Because of the number of pins and routes needed on pc boards for parallel memory connections, some vendors are at least considering serial connections. One notable memory device going in this direction is the Hybrid Memory Cube. (See “Want to know more about the Micron Hybrid Memory Cube (HMC)? How about its terabit/sec data rate?”) Serial connections require fewer I/O pins and therefore fewer pcb traces. These high-speed connections are based on Serializer/Deserializer (SerDes) communications channels that now run in excess of 25 Gbits/sec. (For example, see “3D Thursday: How Xilinx developed a 2.5D strategy for making the world’s largest FPGA and what the company might do next with the technology”)
High-speed serial channels solve two big problems: they reduce the required number of pcb traces and package pins and they can span longer distances over a pcb than can parallel memory connections. The big problems with high-speed serial channels are the amount of power required to run SerDes transceivers at rates exceeding 20GHz and the amount of extra latency added by the bit-serialization of dense memory traffic. (For more discussion of these issues, see “Will your multicore SoC hit the memory wall? Will the memory wall hit your SoC? Does it matter?“)

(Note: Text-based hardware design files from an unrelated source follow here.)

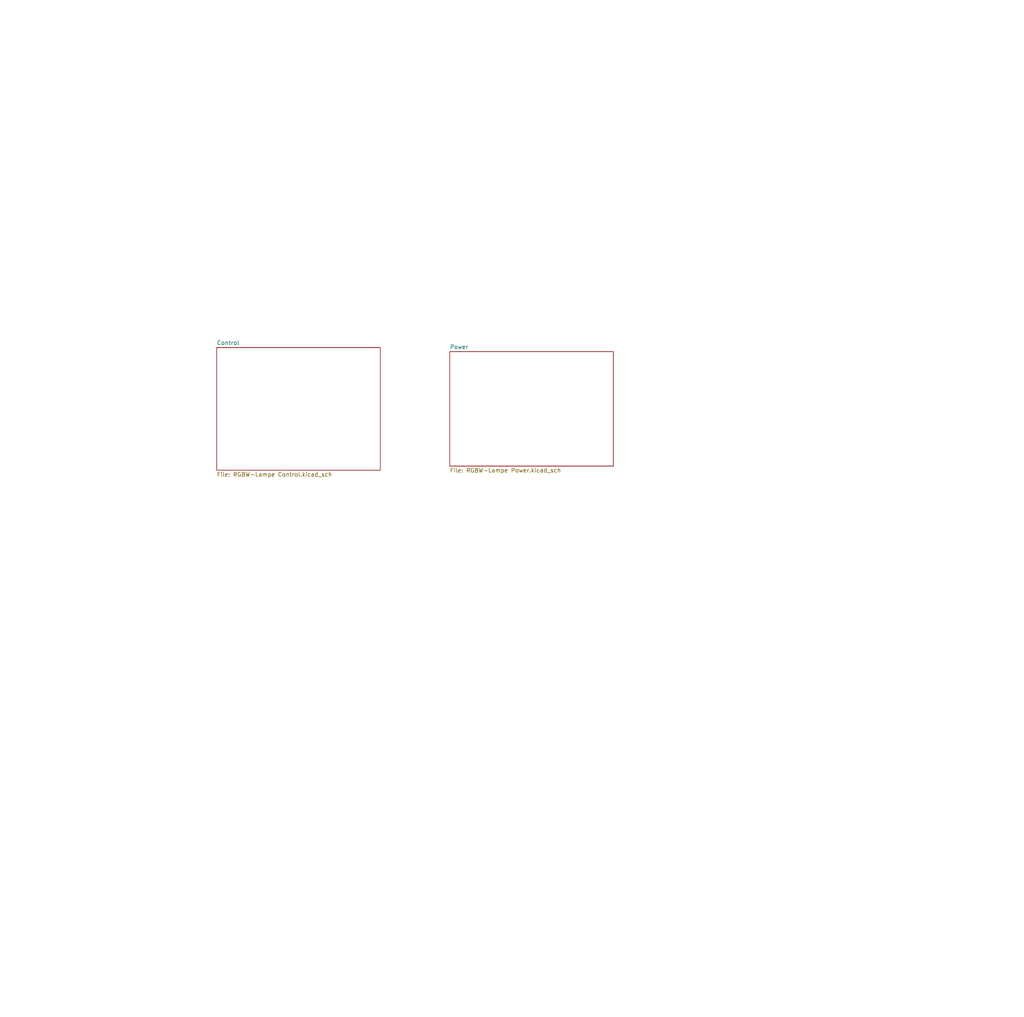
<source format=kicad_sch>
(kicad_sch (version 20230121) (generator eeschema)

  (uuid ab0a3b6b-afc0-4add-ad3d-4ae881fc30c8)

  (paper "User" 318.084 315.874)

  


  (sheet (at 67.31 107.95) (size 50.8 38.1) (fields_autoplaced)
    (stroke (width 0) (type solid))
    (fill (color 0 0 0 0.0000))
    (uuid 00000000-0000-0000-0000-0000601a61a3)
    (property "Sheetname" "Control" (at 67.31 107.2384 0)
      (effects (font (size 1.27 1.27)) (justify left bottom))
    )
    (property "Sheetfile" "RGBW-Lampe Control.kicad_sch" (at 67.31 146.6346 0)
      (effects (font (size 1.27 1.27)) (justify left top))
    )
    (instances
      (project "RGBW-Lampe"
        (path "/ab0a3b6b-afc0-4add-ad3d-4ae881fc30c8" (page "2"))
      )
    )
  )

  (sheet (at 139.7 109.22) (size 50.8 35.56) (fields_autoplaced)
    (stroke (width 0) (type solid))
    (fill (color 0 0 0 0.0000))
    (uuid 00000000-0000-0000-0000-0000601a631d)
    (property "Sheetname" "Power" (at 139.7 108.5084 0)
      (effects (font (size 1.27 1.27)) (justify left bottom))
    )
    (property "Sheetfile" "RGBW-Lampe Power.kicad_sch" (at 139.7 145.3646 0)
      (effects (font (size 1.27 1.27)) (justify left top))
    )
    (instances
      (project "RGBW-Lampe"
        (path "/ab0a3b6b-afc0-4add-ad3d-4ae881fc30c8" (page "3"))
      )
    )
  )

  (sheet_instances
    (path "/" (page "1"))
  )
)

</source>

So what’s the alternative? Take a page from the Southern California Low Riders: go wide and slow. Push the number of parallel I/O pins up and push the transfer clock rate down. That’s the philosophy of the Wide I/O approach. The current Wide I/O JEDEC standard defines a 512-bit data interface between CPU and memory. It requires some 1200 pins for signals, power and ground but it moves 100Gbits/sec across the interface using a 200MHz clock, delivering twice the bandwidth of LPDDR2 SDRAM at half the I/O power. (See “A possible roadmap for Wide I/O that leads to 2Tbps of SDRAM memory bandwidth—per device”)
Wide and slow.
However, Wide I/O SDRAM cannot work on a pcb. Too many pins. Too many pcb traces. To make Wide I/O work, you need to get rid of pcb traces, package pins, and wire bonds. You need 2.5D or 3D IC assembly. Then, the Wide I/O route makes sense. How much sense? Many good things happen to your signal physics when you adopt the Wide I/O SDRAM specification as you can see from this slide taken from Greenberg’s EDPS presentation:
While you increase the number of CPU-Memory connections by 10x, the capacitance per connection reduces by a factor of 6x, connection length improves 200x, and power improves 6x. These are compelling numbers to system designers. Compelling enough to investigate the real costs of using 3D IC assembly techniques.